Aim of the exercise
The line containing "289 79 87938" marks the end: write out exactly every line from the first line of the data below through that line, and only those.

Collected data entries:
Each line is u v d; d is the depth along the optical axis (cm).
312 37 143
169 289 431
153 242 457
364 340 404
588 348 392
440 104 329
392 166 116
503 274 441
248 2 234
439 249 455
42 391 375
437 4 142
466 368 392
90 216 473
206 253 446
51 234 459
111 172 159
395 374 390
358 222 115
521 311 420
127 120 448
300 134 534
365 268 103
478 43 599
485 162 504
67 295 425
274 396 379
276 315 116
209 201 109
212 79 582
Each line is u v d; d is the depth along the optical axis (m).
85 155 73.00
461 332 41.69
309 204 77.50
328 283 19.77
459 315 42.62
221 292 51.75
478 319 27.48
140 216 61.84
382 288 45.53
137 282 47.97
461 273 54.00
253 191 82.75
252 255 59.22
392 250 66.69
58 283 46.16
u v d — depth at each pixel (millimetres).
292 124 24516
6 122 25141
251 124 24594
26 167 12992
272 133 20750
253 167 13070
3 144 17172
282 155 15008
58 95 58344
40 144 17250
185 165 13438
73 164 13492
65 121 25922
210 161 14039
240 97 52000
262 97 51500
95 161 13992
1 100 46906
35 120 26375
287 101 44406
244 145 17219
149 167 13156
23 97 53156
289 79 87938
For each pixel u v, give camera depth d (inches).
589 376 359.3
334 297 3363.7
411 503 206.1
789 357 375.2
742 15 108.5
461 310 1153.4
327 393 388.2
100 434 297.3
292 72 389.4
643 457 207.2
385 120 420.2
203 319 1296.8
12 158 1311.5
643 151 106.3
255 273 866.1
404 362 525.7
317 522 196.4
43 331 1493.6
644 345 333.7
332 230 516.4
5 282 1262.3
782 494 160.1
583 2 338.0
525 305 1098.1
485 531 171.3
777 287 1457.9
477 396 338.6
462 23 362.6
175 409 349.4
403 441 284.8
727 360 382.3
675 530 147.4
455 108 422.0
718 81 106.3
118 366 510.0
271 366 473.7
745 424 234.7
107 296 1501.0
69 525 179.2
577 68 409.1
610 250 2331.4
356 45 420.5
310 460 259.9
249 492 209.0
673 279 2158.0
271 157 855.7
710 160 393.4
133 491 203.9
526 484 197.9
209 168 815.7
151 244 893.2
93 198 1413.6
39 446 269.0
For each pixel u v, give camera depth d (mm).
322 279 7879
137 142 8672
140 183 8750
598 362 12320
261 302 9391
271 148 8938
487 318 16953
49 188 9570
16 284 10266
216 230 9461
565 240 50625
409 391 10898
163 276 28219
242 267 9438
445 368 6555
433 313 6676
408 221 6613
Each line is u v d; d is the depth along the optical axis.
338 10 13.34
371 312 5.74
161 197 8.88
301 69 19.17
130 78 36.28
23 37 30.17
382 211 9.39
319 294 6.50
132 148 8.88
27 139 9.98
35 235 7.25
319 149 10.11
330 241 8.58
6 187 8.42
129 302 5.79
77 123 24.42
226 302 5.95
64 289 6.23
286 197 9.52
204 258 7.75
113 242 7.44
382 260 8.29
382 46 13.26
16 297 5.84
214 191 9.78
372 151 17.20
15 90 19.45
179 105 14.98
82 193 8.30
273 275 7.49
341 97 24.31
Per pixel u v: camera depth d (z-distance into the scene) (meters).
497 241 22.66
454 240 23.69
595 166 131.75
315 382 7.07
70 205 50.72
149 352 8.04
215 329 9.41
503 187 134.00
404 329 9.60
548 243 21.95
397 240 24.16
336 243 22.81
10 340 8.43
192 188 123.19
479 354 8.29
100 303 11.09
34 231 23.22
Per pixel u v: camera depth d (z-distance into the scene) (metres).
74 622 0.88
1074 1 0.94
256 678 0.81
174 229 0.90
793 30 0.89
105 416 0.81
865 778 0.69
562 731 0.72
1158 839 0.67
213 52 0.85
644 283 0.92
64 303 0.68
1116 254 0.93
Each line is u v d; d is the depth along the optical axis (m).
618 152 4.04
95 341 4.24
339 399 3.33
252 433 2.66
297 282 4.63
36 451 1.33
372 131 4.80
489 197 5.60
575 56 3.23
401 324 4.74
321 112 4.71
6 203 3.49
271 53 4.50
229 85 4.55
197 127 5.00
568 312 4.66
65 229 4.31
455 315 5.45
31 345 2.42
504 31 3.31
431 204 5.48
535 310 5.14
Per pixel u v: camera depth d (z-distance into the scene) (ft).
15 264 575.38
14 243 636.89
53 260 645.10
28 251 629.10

Task solution
Each line is u v d; d is the depth along the optical axis (cm).
312 37 143
169 289 431
153 242 457
364 340 404
588 348 392
440 104 329
392 166 116
503 274 441
248 2 234
439 249 455
42 391 375
437 4 142
466 368 392
90 216 473
206 253 446
51 234 459
111 172 159
395 374 390
358 222 115
521 311 420
127 120 448
300 134 534
365 268 103
478 43 599
485 162 504
67 295 425
274 396 379
276 315 116
209 201 109
212 79 582
Each line is u v d; d is the depth along the optical axis (m).
85 155 73.00
461 332 41.69
309 204 77.50
328 283 19.77
459 315 42.62
221 292 51.75
478 319 27.48
140 216 61.84
382 288 45.53
137 282 47.97
461 273 54.00
253 191 82.75
252 255 59.22
392 250 66.69
58 283 46.16
u v d — depth at each pixel (millimetres).
292 124 24516
6 122 25141
251 124 24594
26 167 12992
272 133 20750
253 167 13070
3 144 17172
282 155 15008
58 95 58344
40 144 17250
185 165 13438
73 164 13492
65 121 25922
210 161 14039
240 97 52000
262 97 51500
95 161 13992
1 100 46906
35 120 26375
287 101 44406
244 145 17219
149 167 13156
23 97 53156
289 79 87938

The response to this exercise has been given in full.